During mating, dopamine signaling through D2R promotes resilience: it suppresses the activity of neurons that can trigger termination of copulation, allowing males to persist even when faced with minor threats or distractions. After multiple matings, however, D2R on those decision neurons becomes desensitized via a β-arrestin–dependent process. That desensitization reduces the neurons’ sensitivity to dopamine, so later matings are more easily truncated when challenges arise.

In other words, local, repetition-induced resistance to dopamine makes the brain temporarily devalue a specific behavior. When the researchers genetically or pharmacologically prevented local D2R desensitization, males continued to treat each mating attempt as if it were the first, showing no signs of fatigue.

“Our findings suggest that this type of repetition-induced devaluation may underlie many types of commonly experienced mental and motivational fatigue (e.g., loss of interest),” said Michael Crickmore, PhD, of the F.M. Kirby Neurobiology Center at Boston Children’s Hospital, who led the study. He added that while drug addiction desensitizes D2R widely across the brain—reducing the value of many innate rewards—this work demonstrates how localized dopamine release and receptor desensitization can specifically devalue a particular behavior.

Clinicians and neuroscientists have long recognized that D2R desensitization explains escalating drug doses in addiction. This study is the first to show that the same molecular mechanism operates during normal motivational changes, linking a pathological process to everyday fluctuations in drive and interest.

Key questions answered

Q: What mechanism reduces motivation for repeated rewarding behaviors?

A: Desensitization of the D2 dopamine receptor reduces dopamine’s influence over time, diminishing the motivational impact of a repeated reward.

Q: What natural behaviors did researchers study to reveal this mechanism?

A: The team examined repeated mating behavior in male fruit flies and monitored how dopamine signaling and D2R function changed across trials.
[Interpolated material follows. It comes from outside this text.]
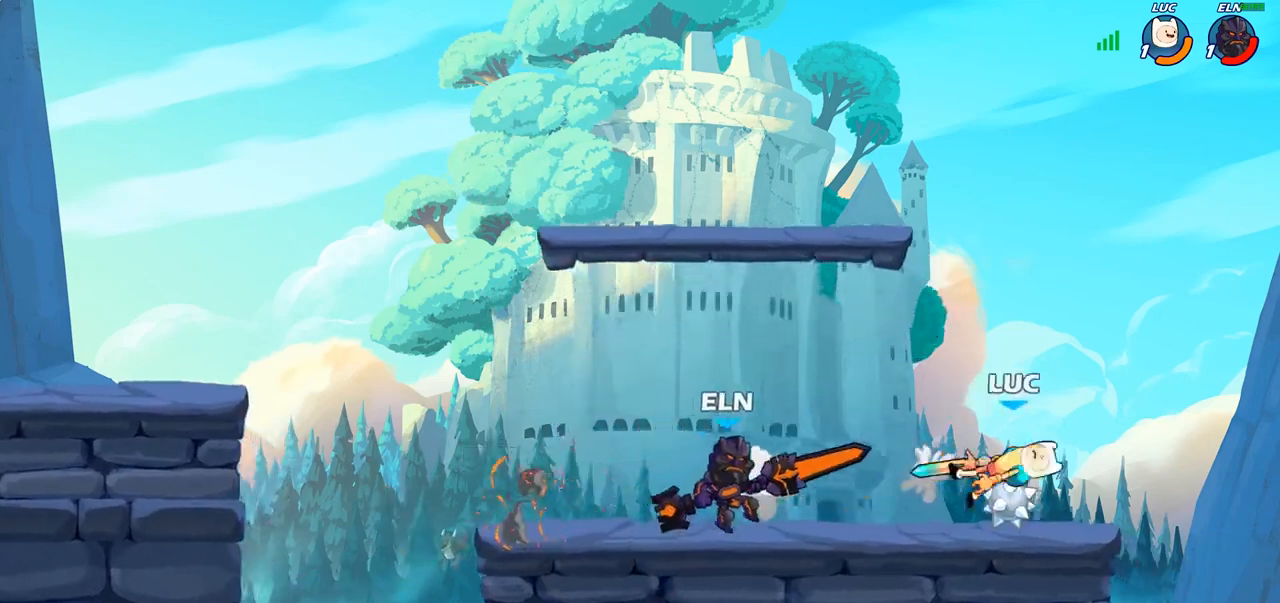
{"buttons": [], "left_stick": "left", "right_stick": "center", "events": [[217, "left_stick", "up-left"], [367, "left_stick", "left"]]}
Q: How does this relate to addiction and everyday motivation loss?

A: The same D2R desensitization that contributes to drug tolerance also appears to drive natural loss of interest in repeated activities by locally reducing dopamine sensitivity.

Editorial notes

  • This summary was edited by a Neuroscience News editor.
  • The full journal paper was reviewed for accuracy.
  • Additional explanatory context was added by the editorial staff.

About this dopamine and motivation research news

Author: Joelle Zaslow
Source: Boston Children’s Hospital
Contact: Joelle Zaslow – Boston Children’s Hospital
Image: Image credit: Neuroscience News

Original research: Closed access. “Behavioral devaluation by local resistance to dopamine” by Michael Crickmore et al., Nature Neuroscience. DOI: 10.1038/s41593-025-02079-x


Abstract

Behavioral devaluation by local resistance to dopamine

Repeated experiences can produce behavior-specific fatigue. Using the model organism Drosophila, the study shows that prior matings make males more likely to abandon later copulations when faced with challenges. During mating, dopamine signals through a D2-like receptor (D2R) to promote resilience against disruptions that might otherwise trigger a behavioral switch. That motivational dopamine signal works by suppressing activity in copulation decision neurons (CDNs), neurons whose output can terminate copulation once a threshold is crossed.

Repetition-induced devaluation of mating results from β-arrestin–dependent desensitization of D2R on the CDNs, rendering those neurons temporarily resistant to naturally released or experimentally supplied dopamine. Preventing this localized desensitization removes signs of fatigue: males continue to respond to each mating opportunity as if it were their first. These results explain a common motivational phenomenon and reveal a natural role for the D2R’s well-known vulnerability to desensitization in addiction contexts.